Yaşı neredeyse elliye dayanmış kadın, yanında iki genç kız ile birlikte gülüşerek dondurma alıyordu. Kızlardan birisinin saçları turuncuydu. Uzun örgüsü kalçalarına değiyordu. Dondurmacının külahı evirip çevirmesine, oraya buraya uzatarak el çabukluğuyla yaptığı hilelere katıla katıla gülüyorlardı. Yanağındaki gamze derin derin batıyordu kadının. Âdem oturduğu yerde istemsiz gülümsedi. “Hiç değişmemişsin Havva. Âdem’in Havva’sı!” Kafasını iki yana salladı. Gözleri doldu.
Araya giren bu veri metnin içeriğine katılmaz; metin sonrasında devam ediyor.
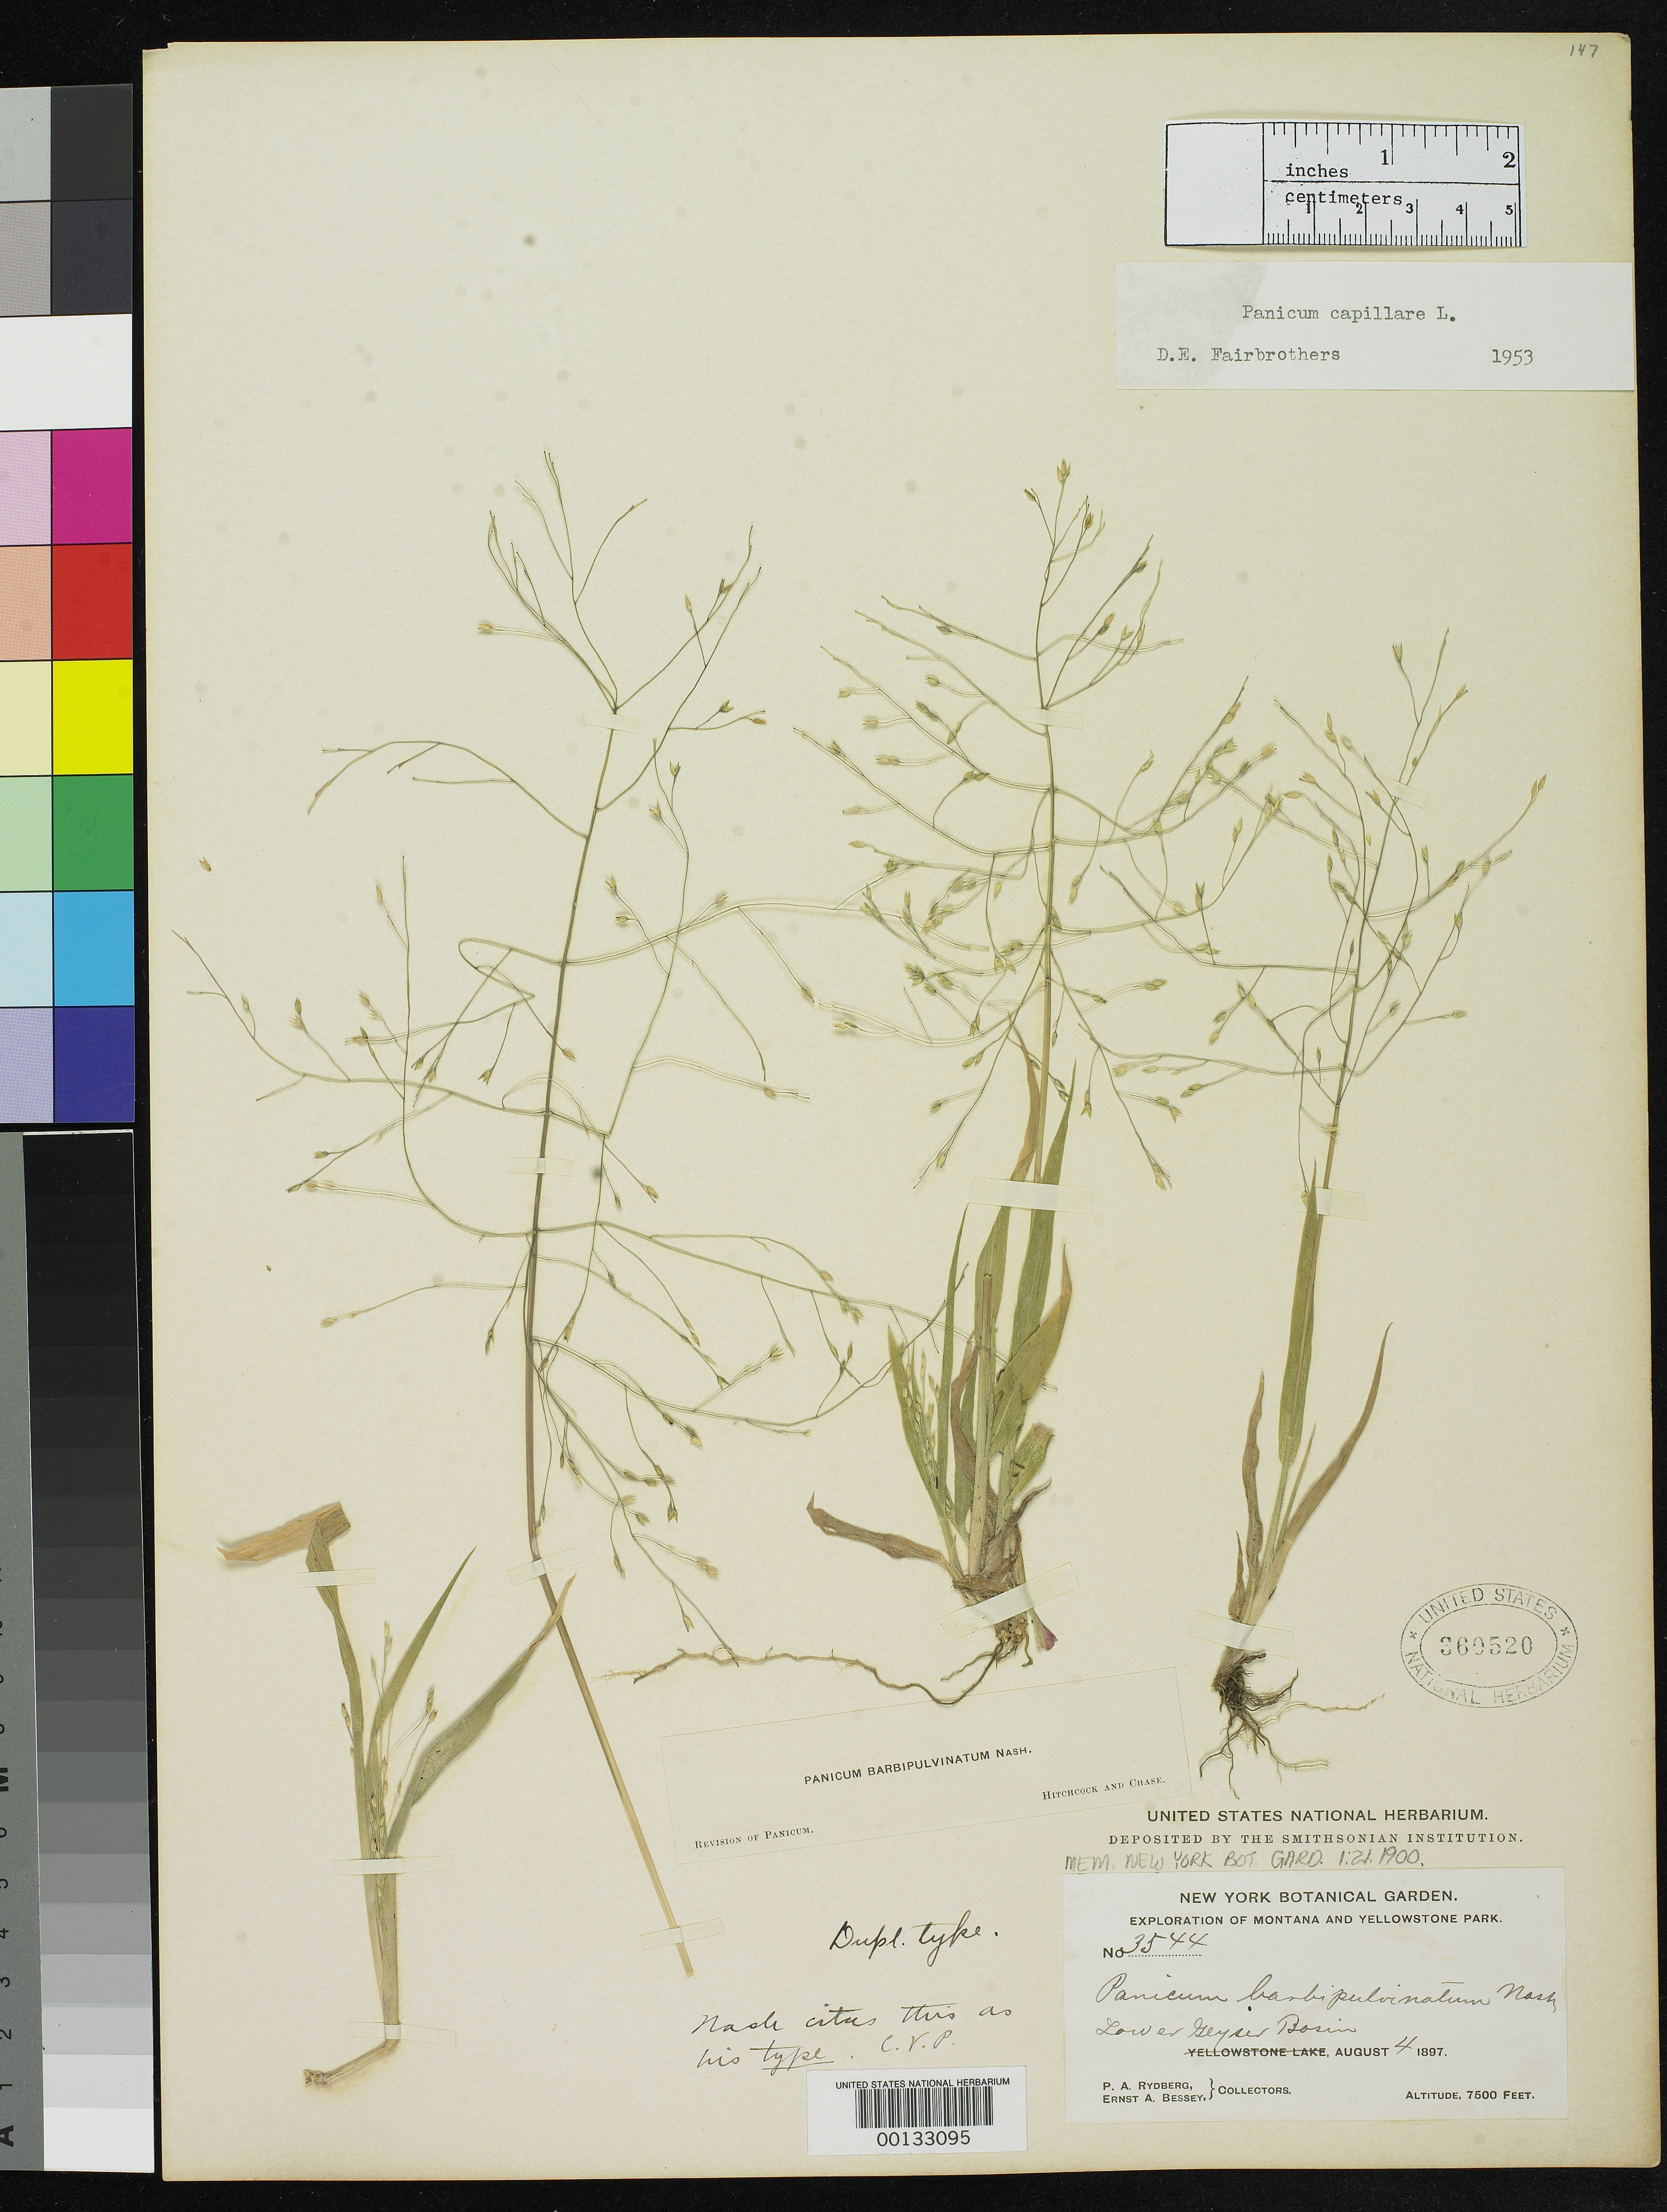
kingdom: Plantae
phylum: Tracheophyta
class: Liliopsida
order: Poales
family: Poaceae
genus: Panicum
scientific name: Panicum barbipulvinatum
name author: Nash in Rydb.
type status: Isotype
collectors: P. A. Rydberg & E. Bessey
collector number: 3544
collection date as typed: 04 Aug 1897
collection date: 1897-08-04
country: United States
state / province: Wyoming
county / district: Teton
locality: Yellowstone Nat'l Pk., lower Geyser Basin.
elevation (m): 1500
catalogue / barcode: US 360520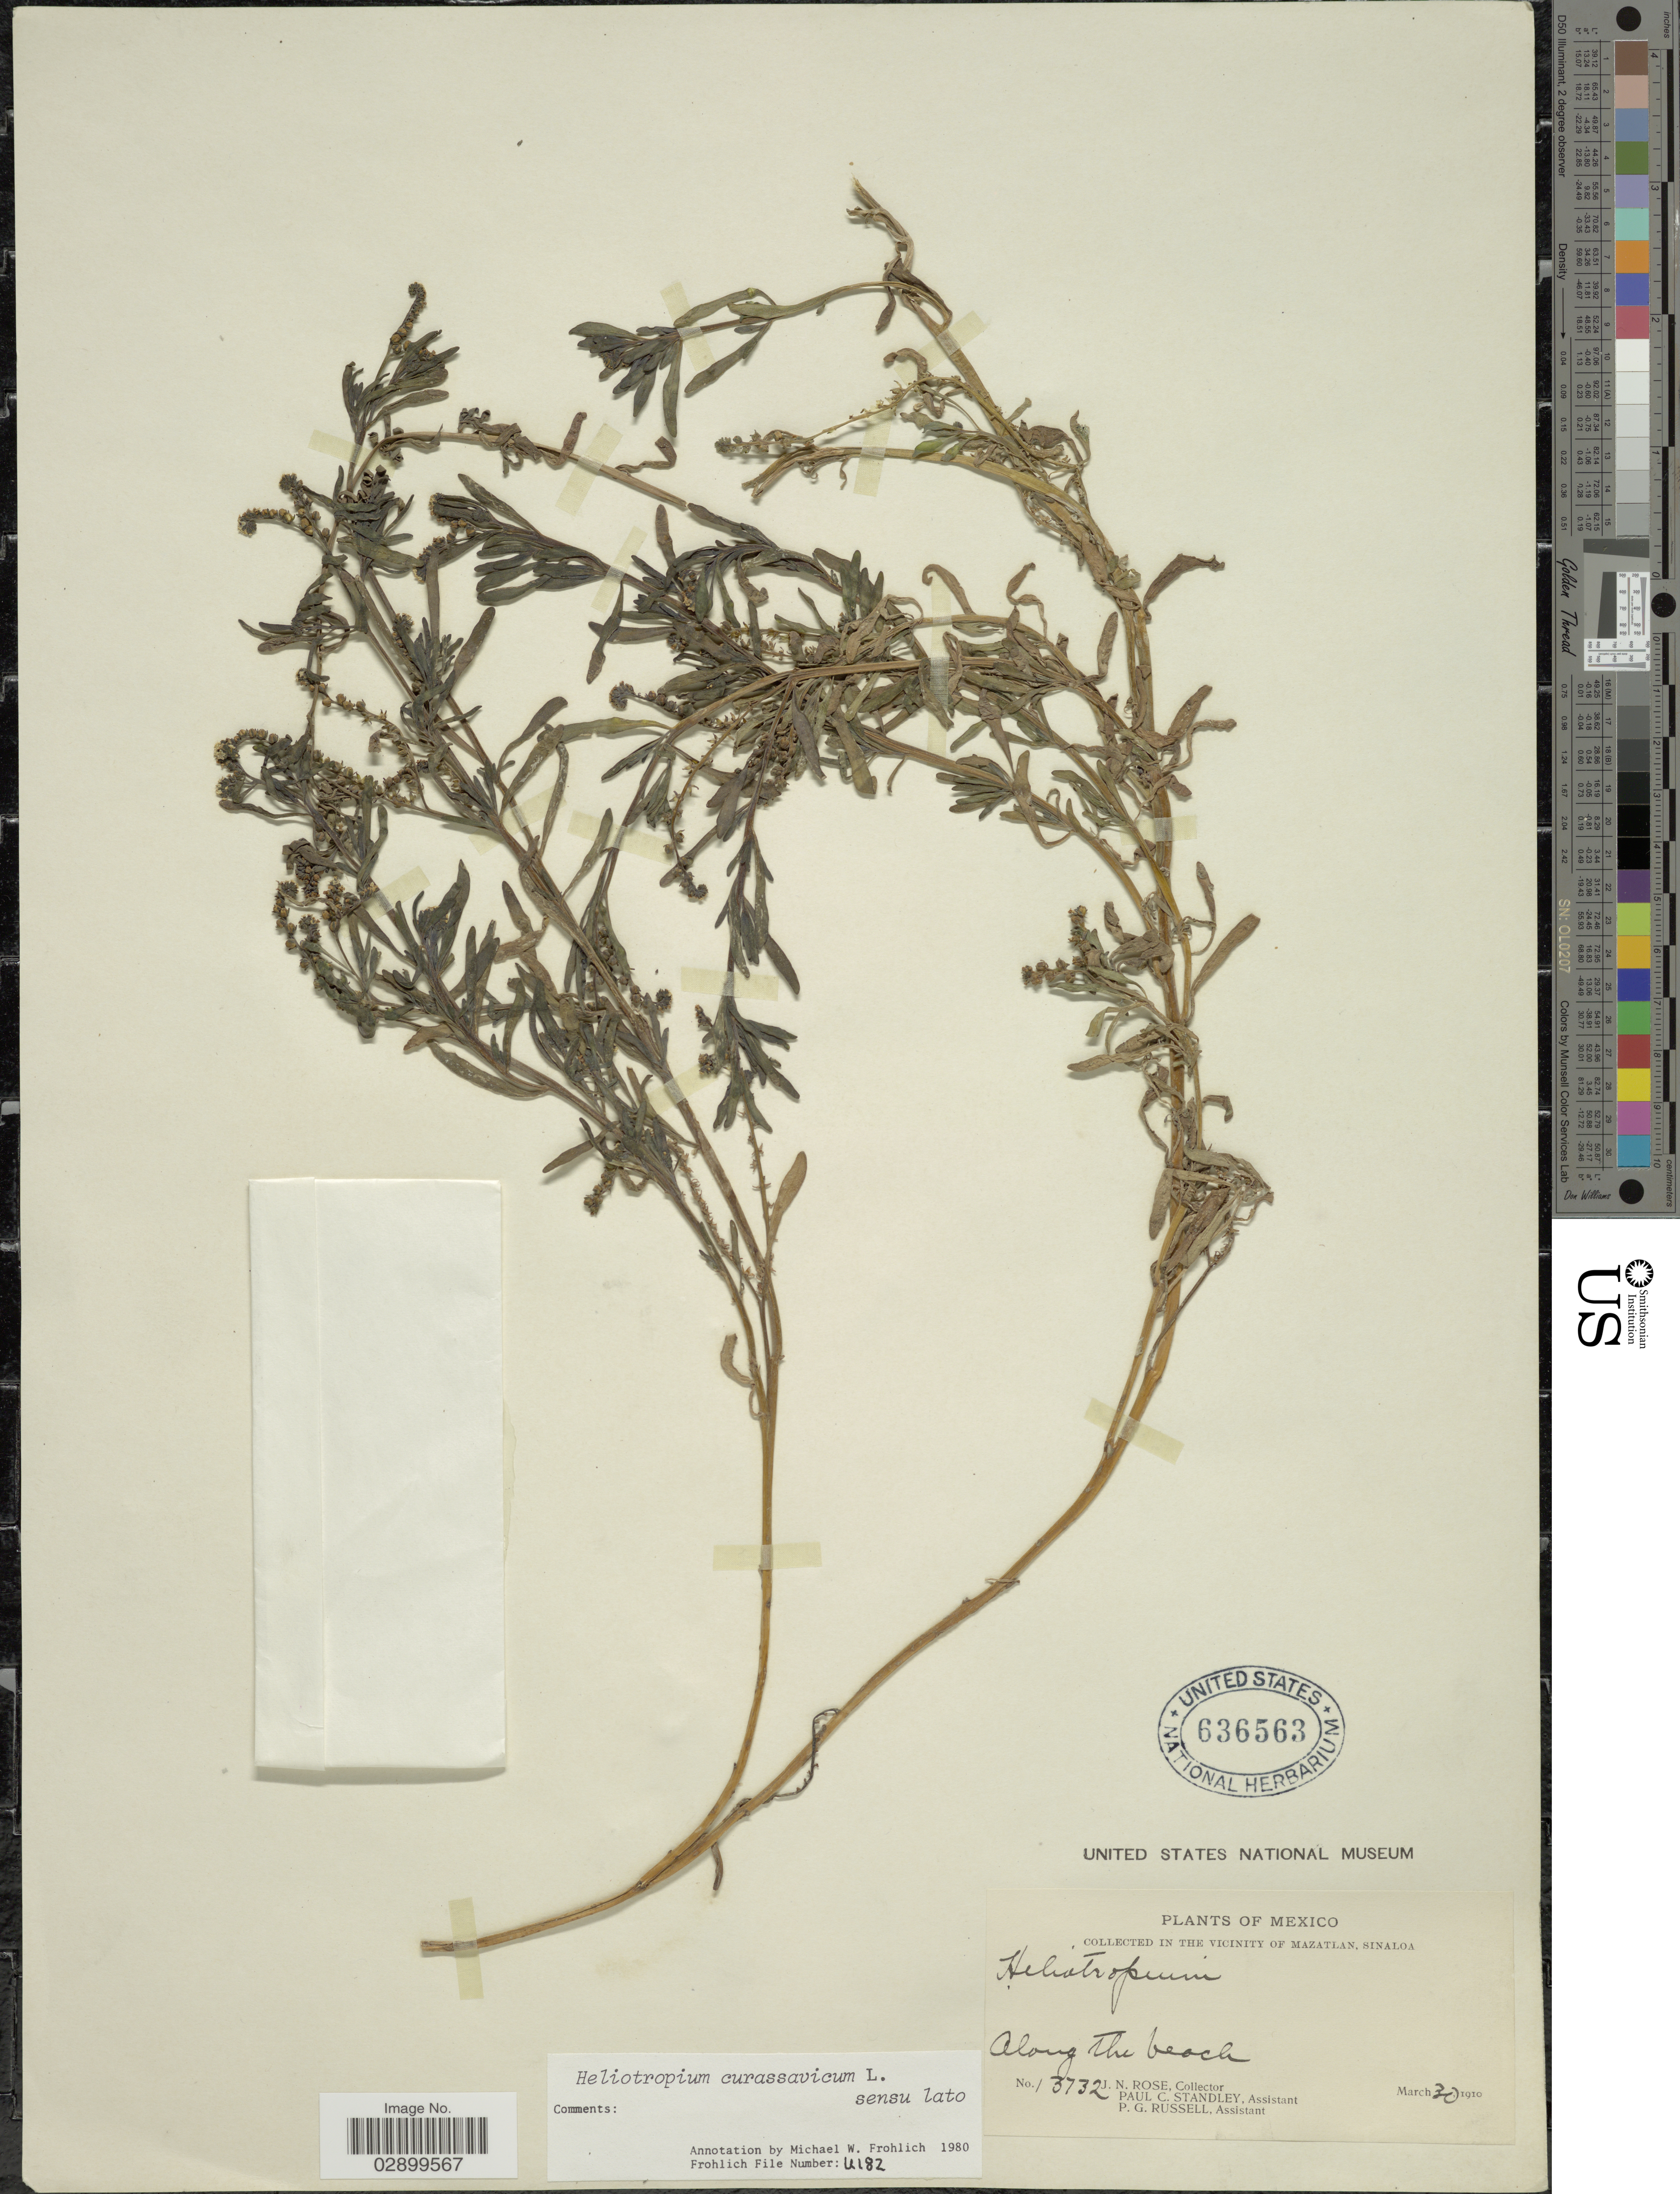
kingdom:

“Toparlanın, gidiyoruz! Bu ayın sonunda deniz kenarında bir memlekete gönderiyorlar bizi, Bafiros’muş adı, ortasından ırmak akıyormuş,” dedi babam. Hiç unutmuyorum. Nergis kokan bir akşamüstüydü. Hava buz gibi soğuktu. Müjdeler gibi, işten eve gelip, daha çoraplarını çıkarıp elini ayağını yıkamadan, sofra ortada beklerken söylemişti. Gece boyunca gözümün önünden kırmızı saçlı, belden aşağısı balık, uzun kuyruklu, yüzü allı pullu bir denizkızı geçti. Gördüm! Sabaha karşı içim geçmiş, rüyamda kulaç ata ata onu yakalamaya çalıştım. Tam elim kuyruğuna değdiğinde mavi suların içinde köpürüp gitti.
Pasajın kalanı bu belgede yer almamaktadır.